* [Stored data]:
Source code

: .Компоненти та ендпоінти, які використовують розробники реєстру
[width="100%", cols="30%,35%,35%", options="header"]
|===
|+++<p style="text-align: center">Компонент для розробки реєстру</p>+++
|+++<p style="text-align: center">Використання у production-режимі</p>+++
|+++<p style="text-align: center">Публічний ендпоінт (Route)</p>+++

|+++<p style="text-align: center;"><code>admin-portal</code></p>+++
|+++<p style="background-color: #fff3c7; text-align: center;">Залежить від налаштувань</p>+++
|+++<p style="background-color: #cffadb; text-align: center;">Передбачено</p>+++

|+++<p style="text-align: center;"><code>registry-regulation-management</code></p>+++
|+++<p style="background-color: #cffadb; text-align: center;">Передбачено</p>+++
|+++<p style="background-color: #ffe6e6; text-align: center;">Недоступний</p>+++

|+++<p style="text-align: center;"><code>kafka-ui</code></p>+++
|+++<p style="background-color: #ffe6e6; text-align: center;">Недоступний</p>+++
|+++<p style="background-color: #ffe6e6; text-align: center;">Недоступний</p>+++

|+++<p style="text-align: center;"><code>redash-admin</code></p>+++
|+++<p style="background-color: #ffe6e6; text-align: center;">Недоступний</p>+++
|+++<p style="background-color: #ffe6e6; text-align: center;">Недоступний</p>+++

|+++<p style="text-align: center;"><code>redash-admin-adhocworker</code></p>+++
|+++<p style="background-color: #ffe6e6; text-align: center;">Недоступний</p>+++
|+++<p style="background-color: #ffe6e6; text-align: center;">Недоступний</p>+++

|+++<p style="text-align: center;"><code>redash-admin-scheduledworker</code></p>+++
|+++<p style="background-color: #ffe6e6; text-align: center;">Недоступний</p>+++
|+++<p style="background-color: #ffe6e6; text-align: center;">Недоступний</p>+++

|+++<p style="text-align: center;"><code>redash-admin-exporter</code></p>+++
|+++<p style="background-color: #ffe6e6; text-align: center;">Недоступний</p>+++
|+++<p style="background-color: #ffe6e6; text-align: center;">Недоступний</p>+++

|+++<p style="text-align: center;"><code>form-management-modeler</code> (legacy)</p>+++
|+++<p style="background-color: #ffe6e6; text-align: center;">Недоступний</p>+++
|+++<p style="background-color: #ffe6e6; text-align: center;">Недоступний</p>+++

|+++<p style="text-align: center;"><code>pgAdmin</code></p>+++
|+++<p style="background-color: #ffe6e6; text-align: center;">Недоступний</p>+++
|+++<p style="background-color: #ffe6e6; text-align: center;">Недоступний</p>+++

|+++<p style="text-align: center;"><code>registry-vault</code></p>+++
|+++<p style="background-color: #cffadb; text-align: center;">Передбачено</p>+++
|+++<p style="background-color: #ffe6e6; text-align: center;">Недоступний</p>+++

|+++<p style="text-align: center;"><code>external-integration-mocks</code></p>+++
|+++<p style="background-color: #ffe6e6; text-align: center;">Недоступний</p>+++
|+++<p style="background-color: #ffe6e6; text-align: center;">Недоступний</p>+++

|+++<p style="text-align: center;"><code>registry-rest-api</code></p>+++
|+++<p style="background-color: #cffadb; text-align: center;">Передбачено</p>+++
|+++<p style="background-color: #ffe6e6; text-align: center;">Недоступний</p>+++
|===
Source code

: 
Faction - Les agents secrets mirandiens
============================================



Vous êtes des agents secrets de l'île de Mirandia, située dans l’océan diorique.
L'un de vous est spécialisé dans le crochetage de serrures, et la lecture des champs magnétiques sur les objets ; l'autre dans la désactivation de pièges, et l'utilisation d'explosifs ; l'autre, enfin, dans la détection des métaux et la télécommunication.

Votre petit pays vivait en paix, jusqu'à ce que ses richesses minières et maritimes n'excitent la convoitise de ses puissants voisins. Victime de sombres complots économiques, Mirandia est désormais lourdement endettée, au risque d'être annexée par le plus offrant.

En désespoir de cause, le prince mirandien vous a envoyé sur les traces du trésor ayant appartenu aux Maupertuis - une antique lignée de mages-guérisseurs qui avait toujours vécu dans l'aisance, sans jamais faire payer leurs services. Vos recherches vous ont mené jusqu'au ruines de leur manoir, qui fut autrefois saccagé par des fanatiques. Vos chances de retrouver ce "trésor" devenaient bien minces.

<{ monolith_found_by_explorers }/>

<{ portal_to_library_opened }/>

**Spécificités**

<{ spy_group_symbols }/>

* [Problem statement]:
Exactly as written above, reproduce all of the entries.

* [Response below]:
Source code

: .Компоненти та ендпоінти, які використовують розробники реєстру
[width="100%", cols="30%,35%,35%", options="header"]
|===
|+++<p style="text-align: center">Компонент для розробки реєстру</p>+++
|+++<p style="text-align: center">Використання у production-режимі</p>+++
|+++<p style="text-align: center">Публічний ендпоінт (Route)</p>+++

|+++<p style="text-align: center;"><code>admin-portal</code></p>+++
|+++<p style="background-color: #fff3c7; text-align: center;">Залежить від налаштувань</p>+++
|+++<p style="background-color: #cffadb; text-align: center;">Передбачено</p>+++

|+++<p style="text-align: center;"><code>registry-regulation-management</code></p>+++
|+++<p style="background-color: #cffadb; text-align: center;">Передбачено</p>+++
|+++<p style="background-color: #ffe6e6; text-align: center;">Недоступний</p>+++

|+++<p style="text-align: center;"><code>kafka-ui</code></p>+++
|+++<p style="background-color: #ffe6e6; text-align: center;">Недоступний</p>+++
|+++<p style="background-color: #ffe6e6; text-align: center;">Недоступний</p>+++

|+++<p style="text-align: center;"><code>redash-admin</code></p>+++
|+++<p style="background-color: #ffe6e6; text-align: center;">Недоступний</p>+++
|+++<p style="background-color: #ffe6e6; text-align: center;">Недоступний</p>+++

|+++<p style="text-align: center;"><code>redash-admin-adhocworker</code></p>+++
|+++<p style="background-color: #ffe6e6; text-align: center;">Недоступний</p>+++
|+++<p style="background-color: #ffe6e6; text-align: center;">Недоступний</p>+++

|+++<p style="text-align: center;"><code>redash-admin-scheduledworker</code></p>+++
|+++<p style="background-color: #ffe6e6; text-align: center;">Недоступний</p>+++
|+++<p style="background-color: #ffe6e6; text-align: center;">Недоступний</p>+++

|+++<p style="text-align: center;"><code>redash-admin-exporter</code></p>+++
|+++<p style="background-color: #ffe6e6; text-align: center;">Недоступний</p>+++
|+++<p style="background-color: #ffe6e6; text-align: center;">Недоступний</p>+++

|+++<p style="text-align: center;"><code>form-management-modeler</code> (legacy)</p>+++
|+++<p style="background-color: #ffe6e6; text-align: center;">Недоступний</p>+++
|+++<p style="background-color: #ffe6e6; text-align: center;">Недоступний</p>+++

|+++<p style="text-align: center;"><code>pgAdmin</code></p>+++
|+++<p style="background-color: #ffe6e6; text-align: center;">Недоступний</p>+++
|+++<p style="background-color: #ffe6e6; text-align: center;">Недоступний</p>+++

|+++<p style="text-align: center;"><code>registry-vault</code></p>+++
|+++<p style="background-color: #cffadb; text-align: center;">Передбачено</p>+++
|+++<p style="background-color: #ffe6e6; text-align: center;">Недоступний</p>+++

|+++<p style="text-align: center;"><code>external-integration-mocks</code></p>+++
|+++<p style="background-color: #ffe6e6; text-align: center;">Недоступний</p>+++
|+++<p style="background-color: #ffe6e6; text-align: center;">Недоступний</p>+++

|+++<p style="text-align: center;"><code>registry-rest-api</code></p>+++
|+++<p style="background-color: #cffadb; text-align: center;">Передбачено</p>+++
|+++<p style="background-color: #ffe6e6; text-align: center;">Недоступний</p>+++
|===
Source code

: 
Faction - Les agents secrets mirandiens
============================================



Vous êtes des agents secrets de l'île de Mirandia, située dans l’océan diorique.
L'un de vous est spécialisé dans le crochetage de serrures, et la lecture des champs magnétiques sur les objets ; l'autre dans la désactivation de pièges, et l'utilisation d'explosifs ; l'autre, enfin, dans la détection des métaux et la télécommunication.

Votre petit pays vivait en paix, jusqu'à ce que ses richesses minières et maritimes n'excitent la convoitise de ses puissants voisins. Victime de sombres complots économiques, Mirandia est désormais lourdement endettée, au risque d'être annexée par le plus offrant.

En désespoir de cause, le prince mirandien vous a envoyé sur les traces du trésor ayant appartenu aux Maupertuis - une antique lignée de mages-guérisseurs qui avait toujours vécu dans l'aisance, sans jamais faire payer leurs services. Vos recherches vous ont mené jusqu'au ruines de leur manoir, qui fut autrefois saccagé par des fanatiques. Vos chances de retrouver ce "trésor" devenaient bien minces.

<{ monolith_found_by_explorers }/>

<{ portal_to_library_opened }/>

**Spécificités**

<{ spy_group_symbols }/>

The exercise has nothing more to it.